Why do we need to bother with such taxonomies? Well, the STL now informally assumes such properties about the types it deals with and imposes such conceptual requirements for its data structures and algorithms to work properly. The new Concepts Lite proposal (hopefully part of C++20) is based on precisely defined foundational concepts such as Semiregular, Regular, EqualityComparable, DefaultConstructible, LessThanComparable (strict weak ordering), etc. Formal specification of concepts is an ongoing effort in the ISO C++ Committee and these STL library concepts requirements are being refined as part of Ranges TS proposal (<experimental/ranges/concepts>).

Recent STL additions such as string_view, tuple, reference_wrapper, as well as new incoming types for C++20 like std::span raise new questions regarding values types, reference types and non-owning 'borrow' types.

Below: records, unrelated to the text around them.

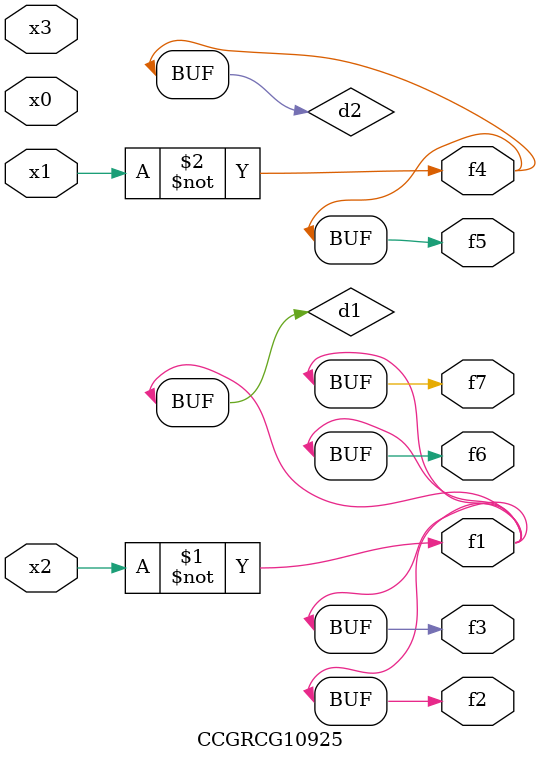
<source format=v>
module CCGRCG10925(
	input x0, x1, x2, x3,
	output f1, f2, f3, f4, f5, f6, f7
);

	wire d1, d2;

	xnor (d1, x2);
	not (d2, x1);
	assign f1 = d1;
	assign f2 = d1;
	assign f3 = d1;
	assign f4 = d2;
	assign f5 = d2;
	assign f6 = d1;
	assign f7 = d1;
endmodule

</source>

Designing and implementing regular types is crucial in everyday programing, not just library design. Properly constraining types and function prototypes will result in intuitive usage; conversely, breaking subtle contracts for functions and algorithms will result in unexpected behavior for the caller.

This talk will explore the relation between Regular types (and other concepts) and STL containers & algorithms with examples, common pitfalls and guidance.